GIVEN RECORDS section start

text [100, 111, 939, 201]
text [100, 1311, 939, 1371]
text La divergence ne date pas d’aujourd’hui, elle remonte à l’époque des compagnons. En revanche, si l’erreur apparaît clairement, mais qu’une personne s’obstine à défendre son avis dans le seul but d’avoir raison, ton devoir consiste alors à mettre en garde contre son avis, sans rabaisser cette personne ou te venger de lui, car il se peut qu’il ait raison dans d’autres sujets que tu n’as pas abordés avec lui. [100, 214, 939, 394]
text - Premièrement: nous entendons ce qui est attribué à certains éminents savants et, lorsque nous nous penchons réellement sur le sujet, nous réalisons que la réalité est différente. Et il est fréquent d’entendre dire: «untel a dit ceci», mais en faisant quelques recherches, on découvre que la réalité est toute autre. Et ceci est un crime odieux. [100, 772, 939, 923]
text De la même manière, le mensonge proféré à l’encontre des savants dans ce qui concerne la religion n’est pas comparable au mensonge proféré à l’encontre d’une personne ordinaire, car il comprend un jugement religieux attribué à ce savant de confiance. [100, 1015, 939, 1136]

GIVEN RECORDS section end

» **TASK ITEM**
State how many lines of the records above contain the word "mais", and give only that number.

» **ANSWER TO THIS PROBLEM**
2